Why should mobile matter to advertisers? Because it connects the physical and digital worlds and brings a campaign literally into the palm of your hand.
“We must start thinking about mobile first and see how it connects with the other parts of a campaign,” said Deutsch LA Director of UX, Adam Sant during the mobile installment of our DSchool sessions. Creative development is changing to accommodate mobile—but in order to make any changes, we needed to understand mobile a little better first.
1. What is mobile?
What was essentially a talking brick has become a whole world of smartphones and tablets. In today’s world, we rely on two major operating systems: Android from Google and IOS from Apple. For Apple it’s pretty simple, the iPhone and the iPad, but when we start looking at Android, it’s a much more complex ecosystem with more than 60 phones and 21 tablets from a variety of manufacturers.
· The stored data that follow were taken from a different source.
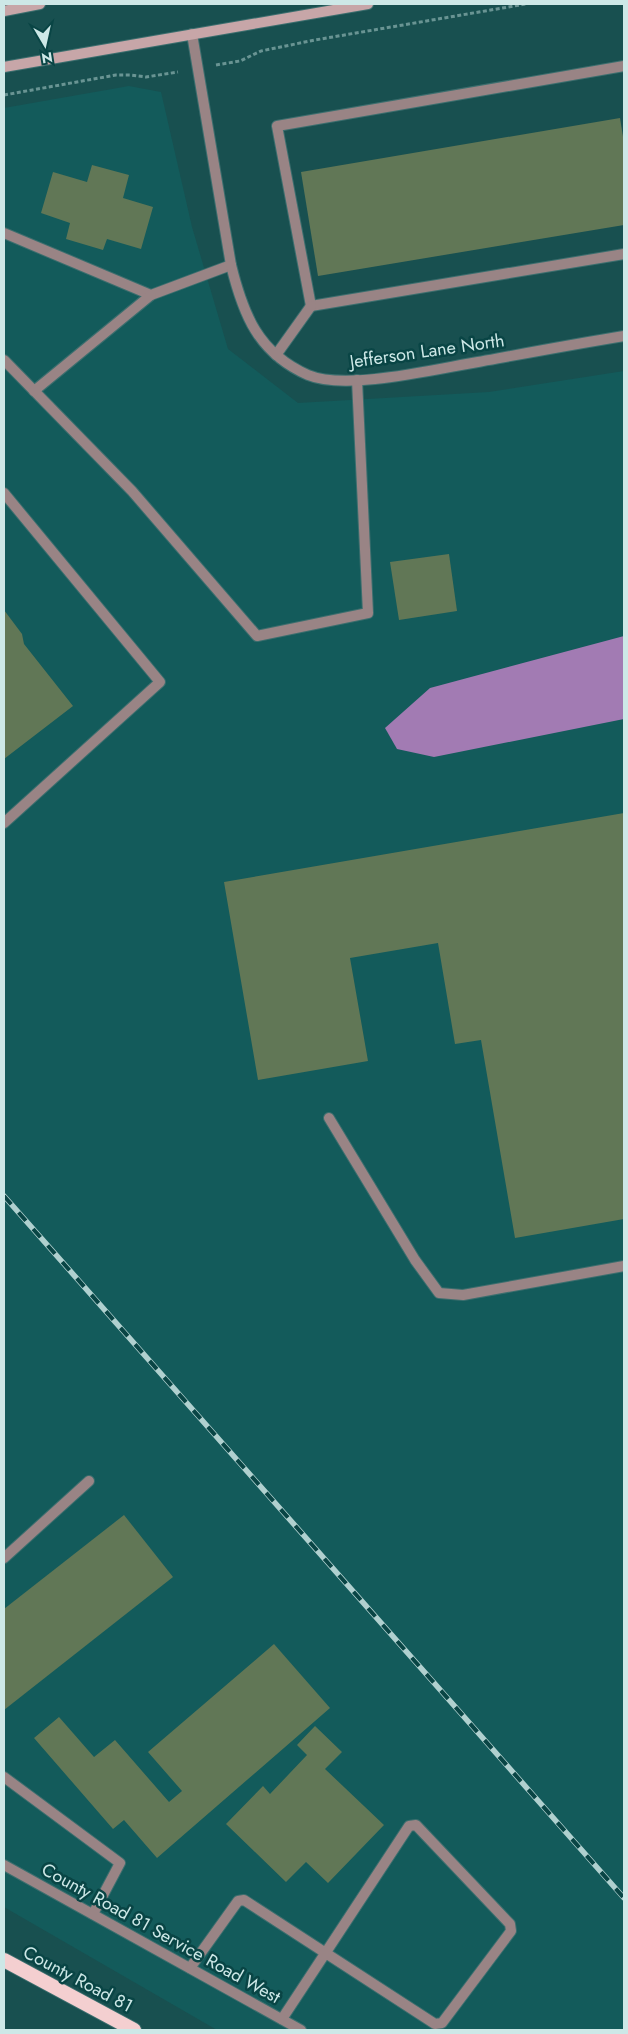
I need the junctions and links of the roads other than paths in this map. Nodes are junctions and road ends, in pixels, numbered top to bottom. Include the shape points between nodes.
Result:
1 (40, 4) edge
2 (368, 4) edge
3 (4, 11) edge
4 (192, 34) junction
5 (624, 66) edge
6 (4, 67) edge
7 (4, 233) edge
8 (624, 254) edge
9 (231, 265) junction
10 (151, 295) junction
11 (311, 306) junction
12 (624, 336) edge
13 (276, 355) junction
14 (4, 360) edge
15 (357, 380) junction
16 (34, 391) junction
17 (4, 494) edge
18 (4, 823) edge
19 (329, 1118) dead end
20 (624, 1266) edge
21 (89, 1481) dead end
22 (4, 1558) edge
23 (4, 1777) edge
24 (4, 1865) edge
25 (93, 1914) junction
26 (324, 1954) junction
27 (4, 1960) edge
28 (190, 1968) junction
29 (282, 2019) junction
30 (134, 2030) edge
31 (301, 2030) edge

1 - 3 main road
2 - 4 main road
4 - 6 main road
4 - 9 street, Jefferson Lane North
5 - 11 street via 277,126
7 - 10 street
8 - 11 street
9 - 10 street
9 - 13 street, Jefferson Lane North via 250,326
10 - 16 street
11 - 13 street
12 - 15 street, Jefferson Lane North
13 - 15 street, Jefferson Lane North via 309,375
14 - 16 street
15 - 16 street via 368,613 257,636 132,491
17 - 18 street via 160,682
19 - 20 street via 415,1260 439,1293 462,1295
21 - 22 street
23 - 25 street via 120,1863
24 - 25 street, County Road 81 Service Road West
25 - 28 street, County Road 81 Service Road West
26 - 26 street via 409,1826 416,1825 510,1924 511,1931 442,2022 435,2024
26 - 28 street via 244,1900 238,1901
26 - 29 street
27 - 30 highway, County Road 81
28 - 29 street, County Road 81 Service Road West
29 - 31 street, County Road 81 Service Road West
Windows and Blackberry still remain players, however small.
2. Why is it important?
54% of US mobile subscribers now have smartphones and 14.6% of all US web traffic now comes from smartphone users. Such numbers prove that mobile is a medium we must start leveraging.
3. What’s the role of the tablet?
“In less than two years, nearly 40 million tablets were in use among mobile subscribers in the U.S., outpacing smartphones which took 7 years to achieve the same level of adoption.” This quote from Comscore sums it up pretty clearly. The tablet has made its mark and it’s here to stay. We must start thinking about touchscreen experiences.
4. What’s the advantage of apps?
Apps are optimal for tasks, navigation and connecting with friends, but with 700,000 IOS apps in the Apple app store and 600,000 Android apps, there’s a lot of competition. It’s not just about creating an app, you must drive people to it.
They allow access to all of your phone’s native features and enable notifications. Unfortunately they also require an update to repair bugs and enable new functionality, not to mention a different build for every platform.
5. How do you design for the mobile web?
While shopping apps are catching up quick, people predominately shop using their web browser. Although mobile web only provides limited access to a phone’s native features, it is quicker to build, updates are seamless, and one build is optimized for all platforms.
Creating a mobile-formatted site lets you simplify the desktop experience. Rather than cramming a whole website into a mobile device, you can simplify the information that’s needed on the screen, uncover what’s most relative, and make the information much more relevant.
The mobile web permits responsive design allowing you to build a website that works across multiple screens. The site can actually recognize the size of the screen and depending on the width, will display information that is relevant to that size.
It’s important to remember that mobile is more than just apps and fancy technology. In creating developing new mobile opportunities, we must take into consideration the context of where people are and what they need because, as we know, they always have their phones with them.